Die Highschool wurde ihm immer lästiger. Nichts von dem, was sie ihm erzählten, interessierte ihn. Und das, was ihn interessierte, brachten sie ihm nicht bei. Mathematik stand zwar auf dem Lehrplan der Schule, doch die Themen, die ihn interessierten fehlten dort.

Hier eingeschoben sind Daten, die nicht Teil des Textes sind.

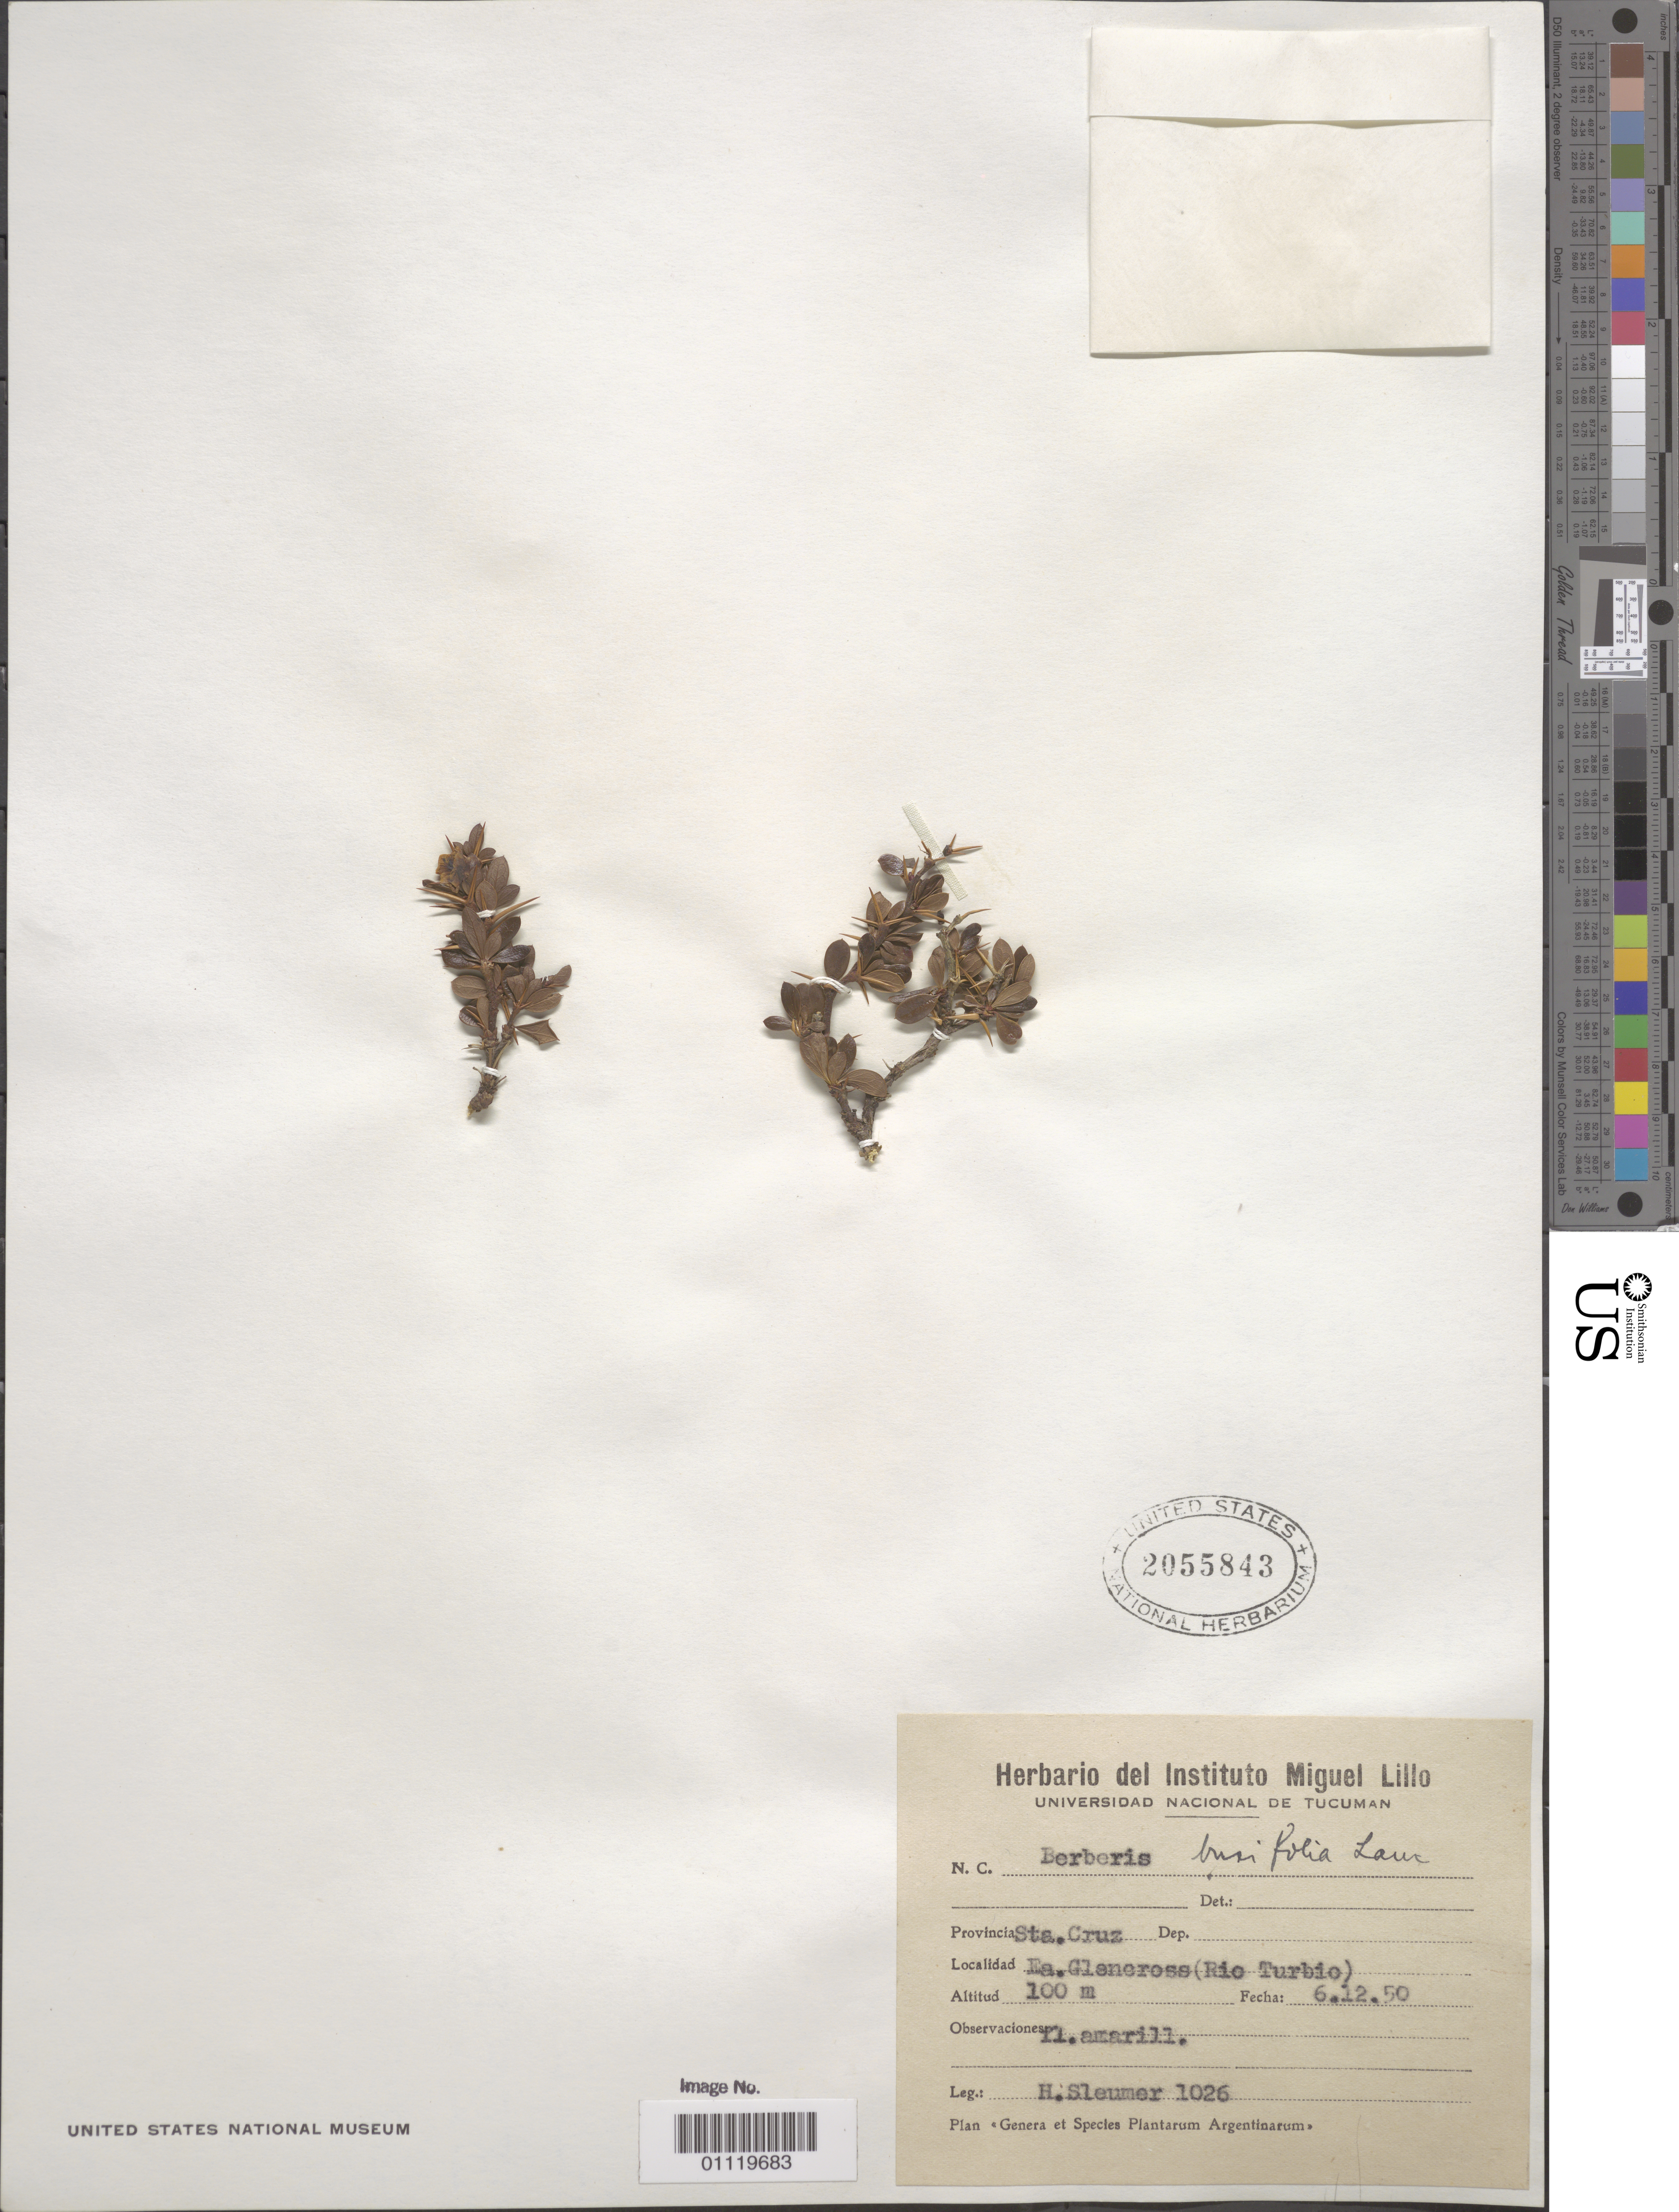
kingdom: Plantae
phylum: Tracheophyta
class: Magnoliopsida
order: Ranunculales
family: Berberidaceae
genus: Berberis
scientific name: Berberis buxifolia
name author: Lam.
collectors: H. O. Sleumer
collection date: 1950-12-06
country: Argentina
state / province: Santa Cruz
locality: Ea. Glaneross, Rio Turbido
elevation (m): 100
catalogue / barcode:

Miss Turner versuchte seit einigen Wochen, am Rande der Verzweiflung, der Klasse die Grundlagen der Differentialrechnung beizubringen. Dabei hatte Hendrik dieses Stadium bereits hinter sich gelassen. Differentialrechnung, Differentialgleichungen, partielle Differentialgleichungen, nichtlineare partielle Differentialgleichungen, elliptische nichtlineare partielle Differentialgleichungen und so weiter. All das hatte auf seinem eigenen Lehrplan des vergangenen Jahres gestanden.

Die Hitzewelle des letzten Sommers hatte er in der Nähe der Klimaanlage der College-Bibliothek verbringen müssen. Die Stadt konnte sich keine eigene Bibliothek leisten, daher durften die Bewohner des Städtchens Lakeview die Bibliothek des Colleges mitbenutzen. Der Deal mit der Hochschule bestand daraus, dass die Stadt sich an den Betriebskosten beteiligte, einen Mitarbeiter stellte und das College kümmerte sich um den Rest. So durften die Schüler dort ihre Bücher ausleihen und sich im Lesesaal aufhalten, solange sie »die Regeln« beachteten. Die Erste und Wichtigste von diesen: leise sein! Die meisten Schüler schafften das nicht, da sie immer in Gruppen in den Lesesaal polterten, sich unterhielten und Unsinn trieben und so auch gleich wieder hinausgeworfen wurden.

Hendrik tauchte immer alleine auf und wurde so zum Liebling des alten Charles Fitch – des von der Stadt gestellten Mitarbeiters – der im Lesesaal für Ruhe und Ordnung sorgen sollte. Mr. Fitch, ein ehemaliger Soldat, zog aufgrund einer Kriegsverletzung aus dem zweiten Irak-Krieg sein rechtes Bein nach. Seine grauen Haare wuchsen dicht und er brauchte zum Lesen eine kleine Brille, die er meistens in der Brusttasche seines Holzfällerhemdes trug.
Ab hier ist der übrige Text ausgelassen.